Stored items
####

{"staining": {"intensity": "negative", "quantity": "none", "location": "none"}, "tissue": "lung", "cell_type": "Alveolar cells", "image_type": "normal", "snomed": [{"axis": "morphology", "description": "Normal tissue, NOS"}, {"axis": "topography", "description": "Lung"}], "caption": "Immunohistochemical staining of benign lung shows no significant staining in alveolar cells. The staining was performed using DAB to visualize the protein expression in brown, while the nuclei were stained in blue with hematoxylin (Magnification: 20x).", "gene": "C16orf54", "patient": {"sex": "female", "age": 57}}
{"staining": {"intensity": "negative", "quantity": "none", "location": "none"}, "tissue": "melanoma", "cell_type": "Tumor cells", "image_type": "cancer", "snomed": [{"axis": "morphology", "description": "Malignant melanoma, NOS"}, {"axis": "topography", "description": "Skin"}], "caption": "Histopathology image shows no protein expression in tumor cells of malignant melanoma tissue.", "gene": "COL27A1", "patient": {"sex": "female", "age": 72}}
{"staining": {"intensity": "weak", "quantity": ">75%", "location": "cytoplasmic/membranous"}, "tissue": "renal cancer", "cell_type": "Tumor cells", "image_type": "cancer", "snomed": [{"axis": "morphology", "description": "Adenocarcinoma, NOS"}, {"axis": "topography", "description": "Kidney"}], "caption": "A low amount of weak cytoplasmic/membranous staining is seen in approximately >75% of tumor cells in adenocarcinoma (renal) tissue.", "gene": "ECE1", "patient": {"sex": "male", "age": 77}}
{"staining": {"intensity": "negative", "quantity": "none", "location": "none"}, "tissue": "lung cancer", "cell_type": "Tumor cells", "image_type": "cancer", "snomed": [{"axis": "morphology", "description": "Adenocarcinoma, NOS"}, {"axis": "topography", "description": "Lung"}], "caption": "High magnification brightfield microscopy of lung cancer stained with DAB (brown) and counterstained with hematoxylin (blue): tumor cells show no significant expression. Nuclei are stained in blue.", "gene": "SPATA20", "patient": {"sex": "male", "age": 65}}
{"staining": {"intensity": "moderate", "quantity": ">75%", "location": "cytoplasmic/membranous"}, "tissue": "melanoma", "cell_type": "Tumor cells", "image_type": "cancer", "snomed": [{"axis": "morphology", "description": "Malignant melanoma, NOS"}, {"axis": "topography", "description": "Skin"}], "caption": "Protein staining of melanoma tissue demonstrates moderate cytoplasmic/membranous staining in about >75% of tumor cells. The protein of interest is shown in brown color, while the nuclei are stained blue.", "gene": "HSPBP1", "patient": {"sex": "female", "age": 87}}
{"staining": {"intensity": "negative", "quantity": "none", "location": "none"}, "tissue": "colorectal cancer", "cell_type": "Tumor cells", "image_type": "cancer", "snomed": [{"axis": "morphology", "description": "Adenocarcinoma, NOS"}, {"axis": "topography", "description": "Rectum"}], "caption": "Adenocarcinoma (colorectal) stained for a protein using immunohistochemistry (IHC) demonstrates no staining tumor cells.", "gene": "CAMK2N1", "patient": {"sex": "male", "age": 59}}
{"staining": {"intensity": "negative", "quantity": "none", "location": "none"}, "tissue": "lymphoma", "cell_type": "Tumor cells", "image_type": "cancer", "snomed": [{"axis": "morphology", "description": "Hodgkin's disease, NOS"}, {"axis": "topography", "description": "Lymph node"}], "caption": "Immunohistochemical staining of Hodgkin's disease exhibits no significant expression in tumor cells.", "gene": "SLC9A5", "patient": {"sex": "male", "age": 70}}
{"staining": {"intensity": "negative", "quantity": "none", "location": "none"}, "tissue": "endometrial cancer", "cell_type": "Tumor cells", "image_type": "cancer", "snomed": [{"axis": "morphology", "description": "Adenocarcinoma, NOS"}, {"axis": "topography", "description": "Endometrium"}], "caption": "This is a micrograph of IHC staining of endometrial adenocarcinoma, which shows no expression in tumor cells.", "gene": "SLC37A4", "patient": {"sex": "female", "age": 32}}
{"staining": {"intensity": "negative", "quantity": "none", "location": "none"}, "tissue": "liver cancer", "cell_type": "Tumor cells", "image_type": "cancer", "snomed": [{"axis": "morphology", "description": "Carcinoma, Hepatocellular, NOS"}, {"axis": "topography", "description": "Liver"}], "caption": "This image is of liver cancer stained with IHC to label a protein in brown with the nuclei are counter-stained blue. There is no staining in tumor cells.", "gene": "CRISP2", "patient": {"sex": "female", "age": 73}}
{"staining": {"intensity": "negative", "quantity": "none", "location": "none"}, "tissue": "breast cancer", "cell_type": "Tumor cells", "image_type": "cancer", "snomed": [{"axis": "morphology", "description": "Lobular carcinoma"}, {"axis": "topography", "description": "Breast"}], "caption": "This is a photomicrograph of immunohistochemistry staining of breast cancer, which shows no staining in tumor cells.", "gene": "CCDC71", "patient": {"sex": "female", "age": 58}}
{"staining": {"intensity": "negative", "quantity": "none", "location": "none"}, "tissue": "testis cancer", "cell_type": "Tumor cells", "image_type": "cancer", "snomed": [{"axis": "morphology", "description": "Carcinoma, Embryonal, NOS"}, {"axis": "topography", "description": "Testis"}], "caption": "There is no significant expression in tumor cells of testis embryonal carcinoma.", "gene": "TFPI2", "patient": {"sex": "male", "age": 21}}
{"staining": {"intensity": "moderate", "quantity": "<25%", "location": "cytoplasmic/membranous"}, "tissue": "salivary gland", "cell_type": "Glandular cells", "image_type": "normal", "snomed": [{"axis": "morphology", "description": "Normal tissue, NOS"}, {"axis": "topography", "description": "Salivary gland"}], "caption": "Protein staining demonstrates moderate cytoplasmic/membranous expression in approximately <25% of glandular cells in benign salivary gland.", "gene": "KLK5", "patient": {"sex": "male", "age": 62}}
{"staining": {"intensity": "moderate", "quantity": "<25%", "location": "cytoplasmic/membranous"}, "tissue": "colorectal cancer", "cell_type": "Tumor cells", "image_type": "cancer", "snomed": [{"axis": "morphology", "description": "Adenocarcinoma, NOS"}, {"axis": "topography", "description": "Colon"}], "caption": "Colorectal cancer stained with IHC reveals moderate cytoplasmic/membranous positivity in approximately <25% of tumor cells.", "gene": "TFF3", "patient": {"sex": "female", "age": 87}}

####

■ YOUR INSTRUCTIONS
Transcribe all the data word for word, as it appears above.

■ TASK OUTPUT
{"staining": {"intensity": "negative", "quantity": "none", "location": "none"}, "tissue": "lung", "cell_type": "Alveolar cells", "image_type": "normal", "snomed": [{"axis": "morphology", "description": "Normal tissue, NOS"}, {"axis": "topography", "description": "Lung"}], "caption": "Immunohistochemical staining of benign lung shows no significant staining in alveolar cells. The staining was performed using DAB to visualize the protein expression in brown, while the nuclei were stained in blue with hematoxylin (Magnification: 20x).", "gene": "C16orf54", "patient": {"sex": "female", "age": 57}}
{"staining": {"intensity": "negative", "quantity": "none", "location": "none"}, "tissue": "melanoma", "cell_type": "Tumor cells", "image_type": "cancer", "snomed": [{"axis": "morphology", "description": "Malignant melanoma, NOS"}, {"axis": "topography", "description": "Skin"}], "caption": "Histopathology image shows no protein expression in tumor cells of malignant melanoma tissue.", "gene": "COL27A1", "patient": {"sex": "female", "age": 72}}
{"staining": {"intensity": "weak", "quantity": ">75%", "location": "cytoplasmic/membranous"}, "tissue": "renal cancer", "cell_type": "Tumor cells", "image_type": "cancer", "snomed": [{"axis": "morphology", "description": "Adenocarcinoma, NOS"}, {"axis": "topography", "description": "Kidney"}], "caption": "A low amount of weak cytoplasmic/membranous staining is seen in approximately >75% of tumor cells in adenocarcinoma (renal) tissue.", "gene": "ECE1", "patient": {"sex": "male", "age": 77}}
{"staining": {"intensity": "negative", "quantity": "none", "location": "none"}, "tissue": "lung cancer", "cell_type": "Tumor cells", "image_type": "cancer", "snomed": [{"axis": "morphology", "description": "Adenocarcinoma, NOS"}, {"axis": "topography", "description": "Lung"}], "caption": "High magnification brightfield microscopy of lung cancer stained with DAB (brown) and counterstained with hematoxylin (blue): tumor cells show no significant expression. Nuclei are stained in blue.", "gene": "SPATA20", "patient": {"sex": "male", "age": 65}}
{"staining": {"intensity": "moderate", "quantity": ">75%", "location": "cytoplasmic/membranous"}, "tissue": "melanoma", "cell_type": "Tumor cells", "image_type": "cancer", "snomed": [{"axis": "morphology", "description": "Malignant melanoma, NOS"}, {"axis": "topography", "description": "Skin"}], "caption": "Protein staining of melanoma tissue demonstrates moderate cytoplasmic/membranous staining in about >75% of tumor cells. The protein of interest is shown in brown color, while the nuclei are stained blue.", "gene": "HSPBP1", "patient": {"sex": "female", "age": 87}}
{"staining": {"intensity": "negative", "quantity": "none", "location": "none"}, "tissue": "colorectal cancer", "cell_type": "Tumor cells", "image_type": "cancer", "snomed": [{"axis": "morphology", "description": "Adenocarcinoma, NOS"}, {"axis": "topography", "description": "Rectum"}], "caption": "Adenocarcinoma (colorectal) stained for a protein using immunohistochemistry (IHC) demonstrates no staining tumor cells.", "gene": "CAMK2N1", "patient": {"sex": "male", "age": 59}}
{"staining": {"intensity": "negative", "quantity": "none", "location": "none"}, "tissue": "lymphoma", "cell_type": "Tumor cells", "image_type": "cancer", "snomed": [{"axis": "morphology", "description": "Hodgkin's disease, NOS"}, {"axis": "topography", "description": "Lymph node"}], "caption": "Immunohistochemical staining of Hodgkin's disease exhibits no significant expression in tumor cells.", "gene": "SLC9A5", "patient": {"sex": "male", "age": 70}}
{"staining": {"intensity": "negative", "quantity": "none", "location": "none"}, "tissue": "endometrial cancer", "cell_type": "Tumor cells", "image_type": "cancer", "snomed": [{"axis": "morphology", "description": "Adenocarcinoma, NOS"}, {"axis": "topography", "description": "Endometrium"}], "caption": "This is a micrograph of IHC staining of endometrial adenocarcinoma, which shows no expression in tumor cells.", "gene": "SLC37A4", "patient": {"sex": "female", "age": 32}}
{"staining": {"intensity": "negative", "quantity": "none", "location": "none"}, "tissue": "liver cancer", "cell_type": "Tumor cells", "image_type": "cancer", "snomed": [{"axis": "morphology", "description": "Carcinoma, Hepatocellular, NOS"}, {"axis": "topography", "description": "Liver"}], "caption": "This image is of liver cancer stained with IHC to label a protein in brown with the nuclei are counter-stained blue. There is no staining in tumor cells.", "gene": "CRISP2", "patient": {"sex": "female", "age": 73}}
{"staining": {"intensity": "negative", "quantity": "none", "location": "none"}, "tissue": "breast cancer", "cell_type": "Tumor cells", "image_type": "cancer", "snomed": [{"axis": "morphology", "description": "Lobular carcinoma"}, {"axis": "topography", "description": "Breast"}], "caption": "This is a photomicrograph of immunohistochemistry staining of breast cancer, which shows no staining in tumor cells.", "gene": "CCDC71", "patient": {"sex": "female", "age": 58}}
{"staining": {"intensity": "negative", "quantity": "none", "location": "none"}, "tissue": "testis cancer", "cell_type": "Tumor cells", "image_type": "cancer", "snomed": [{"axis": "morphology", "description": "Carcinoma, Embryonal, NOS"}, {"axis": "topography", "description": "Testis"}], "caption": "There is no significant expression in tumor cells of testis embryonal carcinoma.", "gene": "TFPI2", "patient": {"sex": "male", "age": 21}}
{"staining": {"intensity": "moderate", "quantity": "<25%", "location": "cytoplasmic/membranous"}, "tissue": "salivary gland", "cell_type": "Glandular cells", "image_type": "normal", "snomed": [{"axis": "morphology", "description": "Normal tissue, NOS"}, {"axis": "topography", "description": "Salivary gland"}], "caption": "Protein staining demonstrates moderate cytoplasmic/membranous expression in approximately <25% of glandular cells in benign salivary gland.", "gene": "KLK5", "patient": {"sex": "male", "age": 62}}
{"staining": {"intensity": "moderate", "quantity": "<25%", "location": "cytoplasmic/membranous"}, "tissue": "colorectal cancer", "cell_type": "Tumor cells", "image_type": "cancer", "snomed": [{"axis": "morphology", "description": "Adenocarcinoma, NOS"}, {"axis": "topography", "description": "Colon"}], "caption": "Colorectal cancer stained with IHC reveals moderate cytoplasmic/membranous positivity in approximately <25% of tumor cells.", "gene": "TFF3", "patient": {"sex": "female", "age": 87}}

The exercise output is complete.